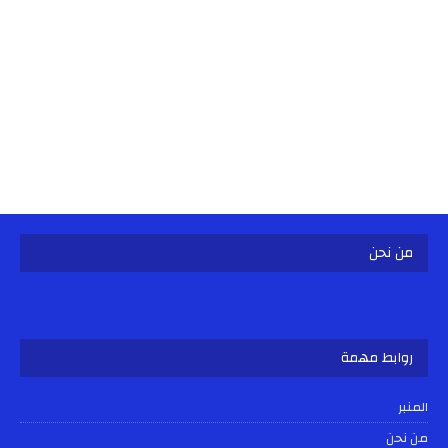
من نحن
روابط مهمة
المنبر
من نحن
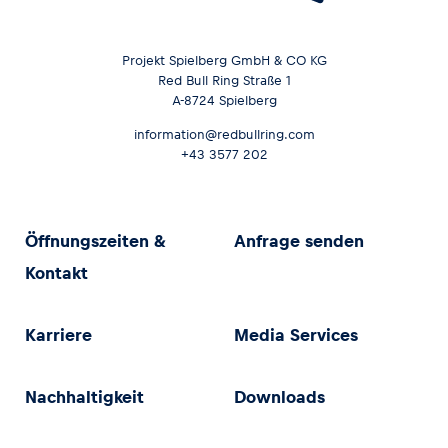
Projekt Spielberg GmbH & CO KG
Red Bull Ring Straße 1
A-8724 Spielberg
information@redbullring.com
+43 3577 202
Öffnungszeiten &
Anfrage senden
Kontakt
Karriere
Media Services
Nachhaltigkeit
Downloads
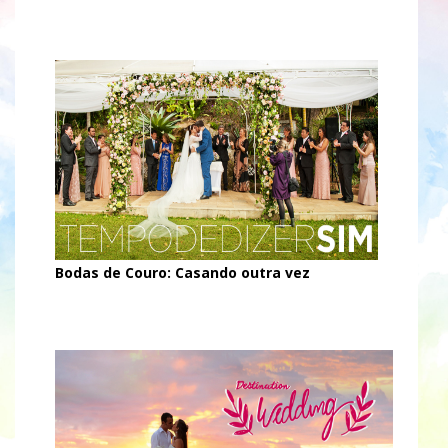
Bodas de Couro: Casando outra vez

### Exercise objective
Omit the pictures and print again exactly the lines from the one with "Projekt Spielberg GmbH & CO KG" through the final line of the entries, both ends included.

### Exercise solution
Projekt Spielberg GmbH & CO KG
Red Bull Ring Straße 1
A-8724 Spielberg
information@redbullring.com
+43 3577 202
Öffnungszeiten &
Anfrage senden
Kontakt
Karriere
Media Services
Nachhaltigkeit
Downloads
Bodas de Couro: Casando outra vez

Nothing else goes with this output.